Work item: Each record below needs to be retyped exactly.

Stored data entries
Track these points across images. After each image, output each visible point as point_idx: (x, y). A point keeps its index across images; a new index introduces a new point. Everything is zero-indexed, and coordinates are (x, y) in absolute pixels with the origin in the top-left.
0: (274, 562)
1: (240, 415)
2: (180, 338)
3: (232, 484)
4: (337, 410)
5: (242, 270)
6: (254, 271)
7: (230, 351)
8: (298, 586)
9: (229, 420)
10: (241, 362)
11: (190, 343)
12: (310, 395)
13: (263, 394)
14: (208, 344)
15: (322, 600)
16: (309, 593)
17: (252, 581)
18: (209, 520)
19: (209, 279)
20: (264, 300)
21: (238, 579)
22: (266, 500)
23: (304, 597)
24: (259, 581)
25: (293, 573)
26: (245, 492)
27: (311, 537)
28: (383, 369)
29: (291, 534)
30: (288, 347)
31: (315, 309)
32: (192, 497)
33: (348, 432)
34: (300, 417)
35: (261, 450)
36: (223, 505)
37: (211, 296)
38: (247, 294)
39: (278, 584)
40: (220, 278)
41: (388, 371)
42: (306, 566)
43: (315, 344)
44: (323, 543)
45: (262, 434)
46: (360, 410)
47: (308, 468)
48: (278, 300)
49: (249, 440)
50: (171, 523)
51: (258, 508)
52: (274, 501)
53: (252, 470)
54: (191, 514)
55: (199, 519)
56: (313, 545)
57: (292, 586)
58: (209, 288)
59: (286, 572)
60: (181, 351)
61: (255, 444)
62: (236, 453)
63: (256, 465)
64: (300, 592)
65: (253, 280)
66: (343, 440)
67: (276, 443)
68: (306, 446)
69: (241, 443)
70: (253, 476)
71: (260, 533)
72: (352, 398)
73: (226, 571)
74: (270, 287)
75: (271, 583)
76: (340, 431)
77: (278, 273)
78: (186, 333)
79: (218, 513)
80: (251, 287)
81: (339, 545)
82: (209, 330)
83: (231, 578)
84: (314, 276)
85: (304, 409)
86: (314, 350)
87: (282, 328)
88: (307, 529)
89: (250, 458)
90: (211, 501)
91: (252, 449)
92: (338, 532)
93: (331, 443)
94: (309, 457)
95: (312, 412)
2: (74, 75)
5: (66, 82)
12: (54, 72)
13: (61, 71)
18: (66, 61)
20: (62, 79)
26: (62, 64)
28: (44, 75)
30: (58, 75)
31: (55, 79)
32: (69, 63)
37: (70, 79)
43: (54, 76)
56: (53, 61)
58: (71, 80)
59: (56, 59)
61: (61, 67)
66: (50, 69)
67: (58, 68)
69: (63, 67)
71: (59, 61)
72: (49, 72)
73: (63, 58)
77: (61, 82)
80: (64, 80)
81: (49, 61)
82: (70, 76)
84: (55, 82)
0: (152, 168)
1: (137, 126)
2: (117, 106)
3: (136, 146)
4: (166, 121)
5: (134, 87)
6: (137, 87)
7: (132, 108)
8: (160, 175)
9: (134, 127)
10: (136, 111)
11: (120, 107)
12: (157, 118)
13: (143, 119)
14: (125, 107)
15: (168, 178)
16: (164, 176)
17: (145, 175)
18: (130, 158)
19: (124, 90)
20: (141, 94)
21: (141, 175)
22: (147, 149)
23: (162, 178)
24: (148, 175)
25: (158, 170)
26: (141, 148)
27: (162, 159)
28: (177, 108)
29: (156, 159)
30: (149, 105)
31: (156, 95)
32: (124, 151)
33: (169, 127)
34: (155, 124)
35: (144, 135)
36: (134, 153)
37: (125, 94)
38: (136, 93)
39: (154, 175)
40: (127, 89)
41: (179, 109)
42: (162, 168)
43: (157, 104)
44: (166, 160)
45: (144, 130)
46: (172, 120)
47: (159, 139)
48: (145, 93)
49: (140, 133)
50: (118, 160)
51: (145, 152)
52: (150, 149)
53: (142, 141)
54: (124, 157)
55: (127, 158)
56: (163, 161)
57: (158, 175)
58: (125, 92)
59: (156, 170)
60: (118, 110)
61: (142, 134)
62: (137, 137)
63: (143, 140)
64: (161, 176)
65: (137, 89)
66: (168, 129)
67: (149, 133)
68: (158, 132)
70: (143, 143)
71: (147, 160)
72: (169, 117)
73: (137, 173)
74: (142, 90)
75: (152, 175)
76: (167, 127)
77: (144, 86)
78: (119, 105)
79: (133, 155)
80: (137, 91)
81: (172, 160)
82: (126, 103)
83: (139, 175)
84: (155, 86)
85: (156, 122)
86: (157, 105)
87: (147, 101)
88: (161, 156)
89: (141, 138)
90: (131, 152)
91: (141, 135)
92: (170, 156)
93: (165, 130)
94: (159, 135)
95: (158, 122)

Result for this task:
Track these points across images. After each image, output each visible point as point_idx: (x, y). A point keeps its index across images; a new index introduces a new point. Everything is zero-indexed, and coordinates are (x, y) in absolute pixels with the origin in the top-left.
0: (274, 562)
1: (240, 415)
2: (180, 338)
3: (232, 484)
4: (337, 410)
5: (242, 270)
6: (254, 271)
7: (230, 351)
8: (298, 586)
9: (229, 420)
10: (241, 362)
11: (190, 343)
12: (310, 395)
13: (263, 394)
14: (208, 344)
15: (322, 600)
16: (309, 593)
17: (252, 581)
18: (209, 520)
19: (209, 279)
20: (264, 300)
21: (238, 579)
22: (266, 500)
23: (304, 597)
24: (259, 581)
25: (293, 573)
26: (245, 492)
27: (311, 537)
28: (383, 369)
29: (291, 534)
30: (288, 347)
31: (315, 309)
32: (192, 497)
33: (348, 432)
34: (300, 417)
35: (261, 450)
36: (223, 505)
37: (211, 296)
38: (247, 294)
39: (278, 584)
40: (220, 278)
41: (388, 371)
42: (306, 566)
43: (315, 344)
44: (323, 543)
45: (262, 434)
46: (360, 410)
47: (308, 468)
48: (278, 300)
49: (249, 440)
50: (171, 523)
51: (258, 508)
52: (274, 501)
53: (252, 470)
54: (191, 514)
55: (199, 519)
56: (313, 545)
57: (292, 586)
58: (209, 288)
59: (286, 572)
60: (181, 351)
61: (255, 444)
62: (236, 453)
63: (256, 465)
64: (300, 592)
65: (253, 280)
66: (343, 440)
67: (276, 443)
68: (306, 446)
69: (241, 443)
70: (253, 476)
71: (260, 533)
72: (352, 398)
73: (226, 571)
74: (270, 287)
75: (271, 583)
76: (340, 431)
77: (278, 273)
78: (186, 333)
79: (218, 513)
80: (251, 287)
81: (339, 545)
82: (209, 330)
83: (231, 578)
84: (314, 276)
85: (304, 409)
86: (314, 350)
87: (282, 328)
88: (307, 529)
89: (250, 458)
90: (211, 501)
91: (252, 449)
92: (338, 532)
93: (331, 443)
94: (309, 457)
95: (312, 412)
2: (74, 75)
5: (66, 82)
12: (54, 72)
13: (61, 71)
18: (66, 61)
20: (62, 79)
26: (62, 64)
28: (44, 75)
30: (58, 75)
31: (55, 79)
32: (69, 63)
37: (70, 79)
43: (54, 76)
56: (53, 61)
58: (71, 80)
59: (56, 59)
61: (61, 67)
66: (50, 69)
67: (58, 68)
69: (63, 67)
71: (59, 61)
72: (49, 72)
73: (63, 58)
77: (61, 82)
80: (64, 80)
81: (49, 61)
82: (70, 76)
84: (55, 82)
0: (152, 168)
1: (137, 126)
2: (117, 106)
3: (136, 146)
4: (166, 121)
5: (134, 87)
6: (137, 87)
7: (132, 108)
8: (160, 175)
9: (134, 127)
10: (136, 111)
11: (120, 107)
12: (157, 118)
13: (143, 119)
14: (125, 107)
15: (168, 178)
16: (164, 176)
17: (145, 175)
18: (130, 158)
19: (124, 90)
20: (141, 94)
21: (141, 175)
22: (147, 149)
23: (162, 178)
24: (148, 175)
25: (158, 170)
26: (141, 148)
27: (162, 159)
28: (177, 108)
29: (156, 159)
30: (149, 105)
31: (156, 95)
32: (124, 151)
33: (169, 127)
34: (155, 124)
35: (144, 135)
36: (134, 153)
37: (125, 94)
38: (136, 93)
39: (154, 175)
40: (127, 89)
41: (179, 109)
42: (162, 168)
43: (157, 104)
44: (166, 160)
45: (144, 130)
46: (172, 120)
47: (159, 139)
48: (145, 93)
49: (140, 133)
50: (118, 160)
51: (145, 152)
52: (150, 149)
53: (142, 141)
54: (124, 157)
55: (127, 158)
56: (163, 161)
57: (158, 175)
58: (125, 92)
59: (156, 170)
60: (118, 110)
61: (142, 134)
62: (137, 137)
63: (143, 140)
64: (161, 176)
65: (137, 89)
66: (168, 129)
67: (149, 133)
68: (158, 132)
70: (143, 143)
71: (147, 160)
72: (169, 117)
73: (137, 173)
74: (142, 90)
75: (152, 175)
76: (167, 127)
77: (144, 86)
78: (119, 105)
79: (133, 155)
80: (137, 91)
81: (172, 160)
82: (126, 103)
83: (139, 175)
84: (155, 86)
85: (156, 122)
86: (157, 105)
87: (147, 101)
88: (161, 156)
89: (141, 138)
90: (131, 152)
91: (141, 135)
92: (170, 156)
93: (165, 130)
94: (159, 135)
95: (158, 122)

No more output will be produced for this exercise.